RAG AG
- Company type: Public (Aktiengesellschaft)
- Industry: Mining
- Predecessor: Michelwerke Steag
- Founded: 1968; 58 years ago
- Headquarters: Essen, Germany
- Key people: Peter Schrimpf, CEO
- Products: Coal mining
- Number of employees: 37,000 (2005)
- Website: www.rag.de

= RAG AG =

German coal company

RAG AG, formerly Ruhrkohle AG, is the largest German coal mining corporation. The company headquarters are in Essen, North Rhine-Westphalia, in the Ruhr area. The company was founded on 27 November 1968, consolidating several coal mining corporations into the Ruhrkohle AG.
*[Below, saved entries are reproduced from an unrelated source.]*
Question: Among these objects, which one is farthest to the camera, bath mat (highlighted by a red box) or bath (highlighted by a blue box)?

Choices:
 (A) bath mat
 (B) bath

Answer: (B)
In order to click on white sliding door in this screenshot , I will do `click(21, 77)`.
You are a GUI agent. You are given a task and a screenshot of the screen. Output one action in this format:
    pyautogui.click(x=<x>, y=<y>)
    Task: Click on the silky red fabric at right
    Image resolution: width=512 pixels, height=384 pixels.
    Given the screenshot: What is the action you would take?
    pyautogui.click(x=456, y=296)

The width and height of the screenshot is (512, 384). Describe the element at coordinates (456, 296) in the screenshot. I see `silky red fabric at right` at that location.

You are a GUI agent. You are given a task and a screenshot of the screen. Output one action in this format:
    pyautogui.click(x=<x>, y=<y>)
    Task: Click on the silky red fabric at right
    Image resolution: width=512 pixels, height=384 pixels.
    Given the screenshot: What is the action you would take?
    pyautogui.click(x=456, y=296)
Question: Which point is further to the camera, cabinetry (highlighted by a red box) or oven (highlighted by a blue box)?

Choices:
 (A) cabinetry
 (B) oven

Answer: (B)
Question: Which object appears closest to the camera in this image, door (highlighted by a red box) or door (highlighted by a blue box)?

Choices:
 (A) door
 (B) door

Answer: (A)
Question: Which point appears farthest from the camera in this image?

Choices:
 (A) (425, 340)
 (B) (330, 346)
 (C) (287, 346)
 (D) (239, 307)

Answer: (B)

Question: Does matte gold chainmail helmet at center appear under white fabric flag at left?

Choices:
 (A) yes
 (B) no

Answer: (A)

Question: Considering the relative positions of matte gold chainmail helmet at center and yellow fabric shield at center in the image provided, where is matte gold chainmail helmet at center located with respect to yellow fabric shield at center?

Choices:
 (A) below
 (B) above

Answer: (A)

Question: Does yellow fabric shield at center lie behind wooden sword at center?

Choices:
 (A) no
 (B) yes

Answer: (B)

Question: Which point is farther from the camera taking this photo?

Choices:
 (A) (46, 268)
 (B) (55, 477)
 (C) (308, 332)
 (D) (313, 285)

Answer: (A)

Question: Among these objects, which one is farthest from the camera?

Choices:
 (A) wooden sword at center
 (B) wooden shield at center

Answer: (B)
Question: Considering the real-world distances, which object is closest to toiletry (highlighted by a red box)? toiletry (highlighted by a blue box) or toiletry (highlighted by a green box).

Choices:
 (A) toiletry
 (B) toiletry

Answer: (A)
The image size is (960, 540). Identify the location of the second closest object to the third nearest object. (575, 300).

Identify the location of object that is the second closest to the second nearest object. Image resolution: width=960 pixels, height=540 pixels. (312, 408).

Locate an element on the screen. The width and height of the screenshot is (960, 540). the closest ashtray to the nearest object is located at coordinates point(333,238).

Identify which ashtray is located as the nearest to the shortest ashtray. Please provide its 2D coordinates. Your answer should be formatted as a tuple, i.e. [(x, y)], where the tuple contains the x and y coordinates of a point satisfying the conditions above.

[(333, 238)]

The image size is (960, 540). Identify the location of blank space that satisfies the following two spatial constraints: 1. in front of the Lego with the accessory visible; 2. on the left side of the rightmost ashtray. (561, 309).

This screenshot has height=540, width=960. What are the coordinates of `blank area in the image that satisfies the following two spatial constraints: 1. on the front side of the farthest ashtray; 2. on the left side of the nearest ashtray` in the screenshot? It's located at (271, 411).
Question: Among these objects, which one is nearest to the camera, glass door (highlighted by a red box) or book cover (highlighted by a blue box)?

On 12 September 2007 as a result of restructuring, the business areas of chemicals, energy and real estate were transferred to the new business entity Evonik Industries AG. Today, Evonik Industries are majority owned by the RAG-Stiftung (English: RAG-Foundation), which uses corporate profits to finance the costs that arise due to the former mining activities in the Ruhr region. The foundation plans on using about 220 million euro per year from 2019 to maintain abandoned coal mines, which mainly involves pumping out the ground water that destabilises tunnels. Since its board of trustees is dominated by federal and regional government officials as well as unions, RAG Foundation is also keen to secure Evonik's more than 20,000 jobs in Germany. But in 2024 Evonik wants to cut 10% jobs of its employees in Germany

By June 2014, the foundation received the approval from its board of trustees to cut its Evonik stake to 60 percent over the medium term.